Special Report on Cuba by the Committee to Protect Journalists   

By María Salazar and Carlos Lauría


Cuba has dismissed criticism from Europe and the United States as efforts by ideological adversaries to undermine its government. In truth, many intellectuals from all parts of the political spectrum–including those on the left who have supported Castro and denounced U.S. policy toward the island–have also expressed indignation at the imprisonment and treatment of Cuban journalists.

“Freedom of expression is an irreplaceable support for freedom of conscience, on which is founded modern political democracy as well as any other regime that hopes for international respect,” said Spanish philosopher, writer, and activist Fernando Savater. “The jailing of dissident journalists holds hostage not only their liberties but also the liberty of the entire Cuban people, who deserve to know the political alternatives to the dictatorial regime under which they suffer today.”

Three other European writers–the Spanish authors Antonio Muñoz Molina and Juan Goytisolo and the Polish journalist Adam Michnik–also voiced support for the liberation of the jailed Cuban journalists when contacted by CPJ.
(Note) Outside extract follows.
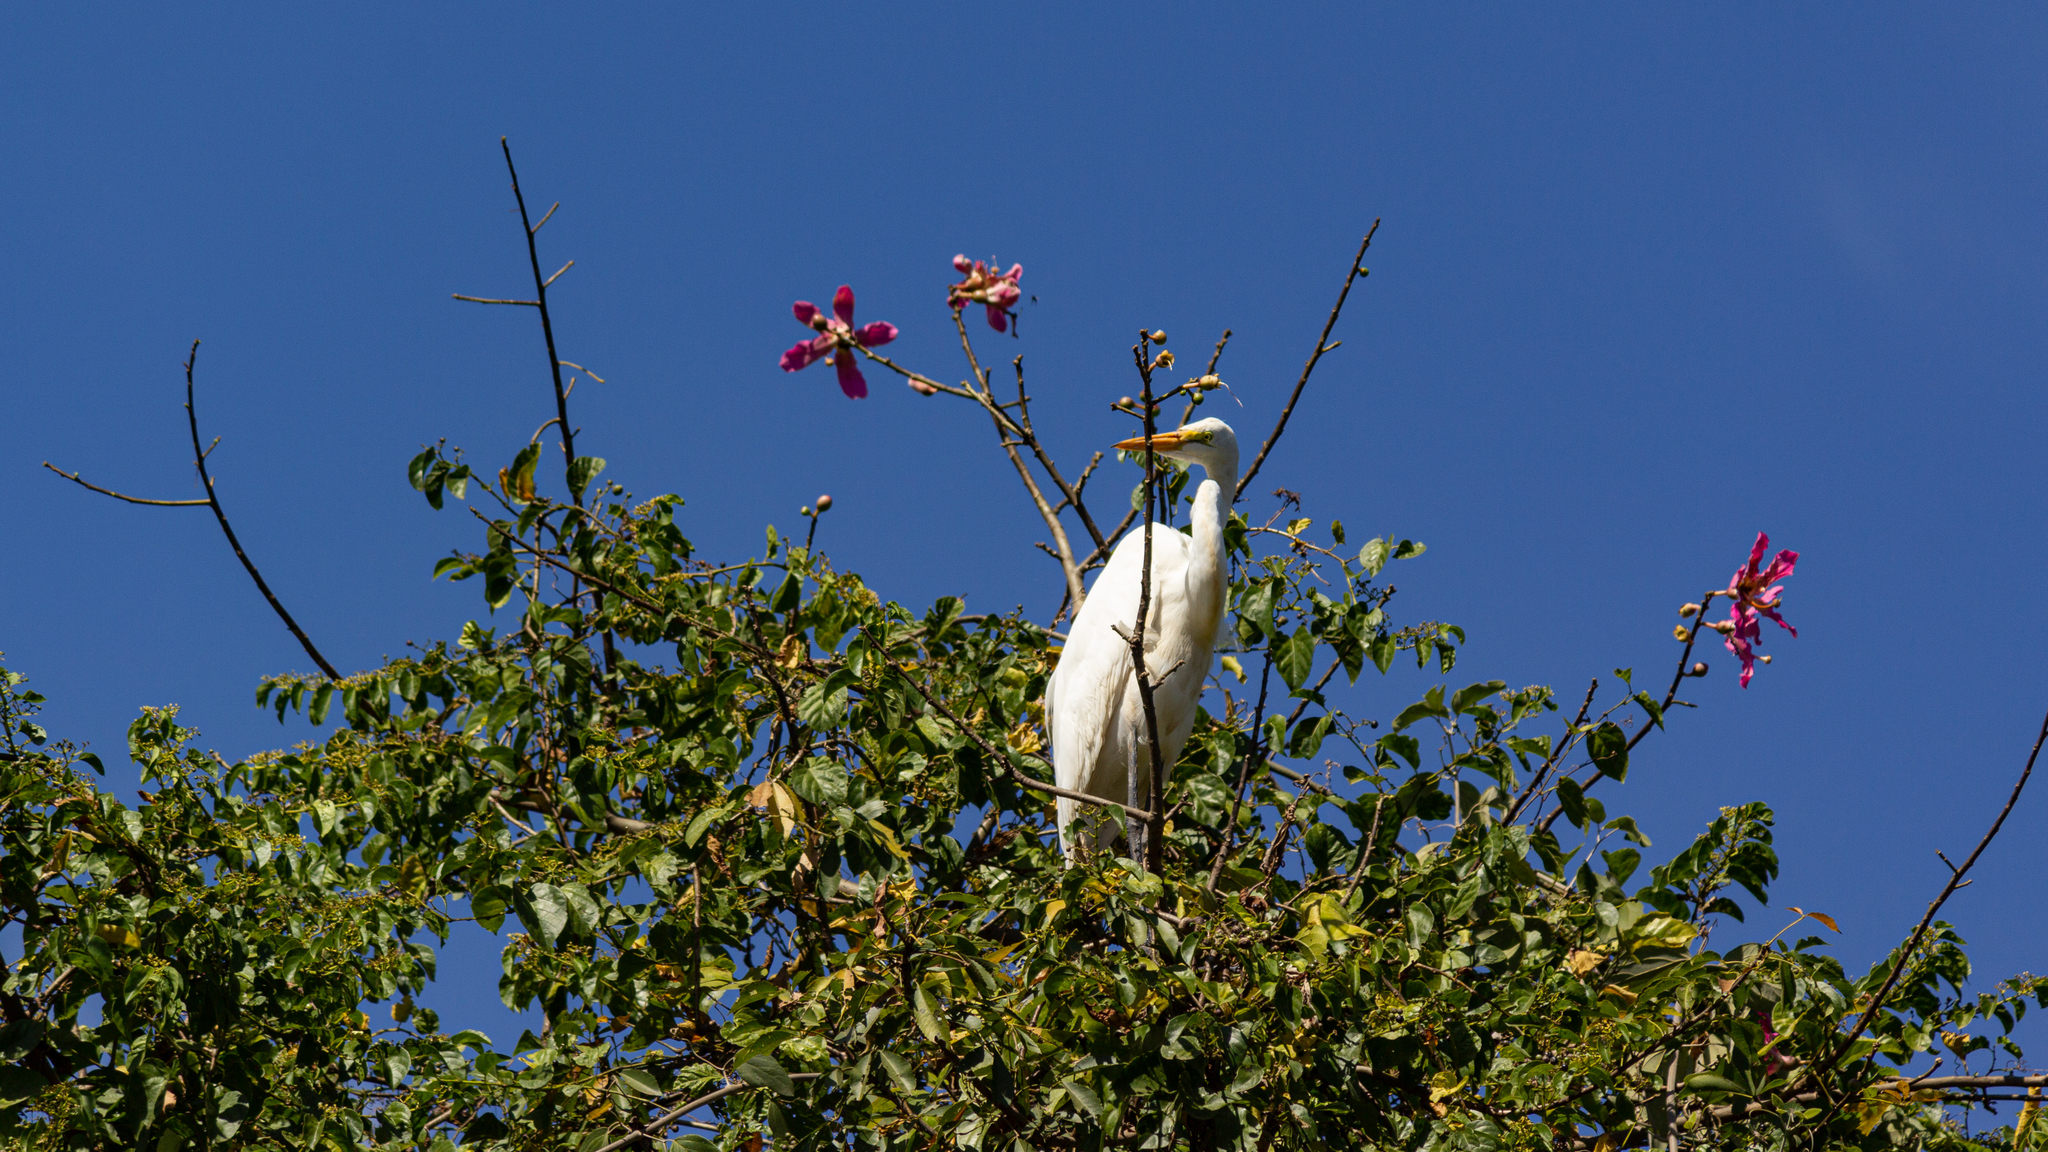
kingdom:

Throughout the Americas, writers, journalists, lawyers, and activists condemned the situation as well. In the United States, linguist Noam Chomsky said he supported CPJ’s call for the release of those imprisoned–as did Nicaraguan lawyer, journalist, and writer Sergio Ramírez and one of Argentina’s most prominent writers and journalists, Tomás Eloy Martínez.

CPJ contacted these writers as part of its ongoing effort to draw international attention to the plight of Cuba’s independent press. In 2005, more 100 writers and editors joined with CPJ in an open letter to Fidel Castro that sought the release of those unjustly jailed. Carlos Monsiváis, one of Mexico’s best-known contemporary writers, was one of those who signed the 2005 letter. He reiterated his stance in comments to CPJ this year.
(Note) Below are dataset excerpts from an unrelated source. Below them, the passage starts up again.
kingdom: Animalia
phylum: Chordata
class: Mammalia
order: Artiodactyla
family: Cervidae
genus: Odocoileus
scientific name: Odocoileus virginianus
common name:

“Just as we don’t accept the monstrosity of the [U.S.] blockade and embargo against Cuba, it is not possible to allow the shutting of freedom of expression under an authoritarian ideal,” Monsiváis told CPJ. “If we demand freedom for those journalists who are jailed, it is because we also defend Cuba’s right to live without the pressures of American imperialism.” Two other Mexican writers–Elena Poniatowska and Laura Esquivel–also expressed their fervent support for the release of the 22 jailed reporters. Colombian novelist Laura Restrepo and South African author J. M. Coetzee said they, too, supported CPJ’s call for the journalists’ release.

Several said political considerations should be set aside in freeing those in jail.

“As someone who has always celebrated the achievements of the Cuban Revolution, and particularly its health care and educational systems, I am saddened and outraged each time that freedom of expression is suppressed in Cuba,” said Chilean novelist, playwright, essayist, and human rights activist Ariel Dorfman.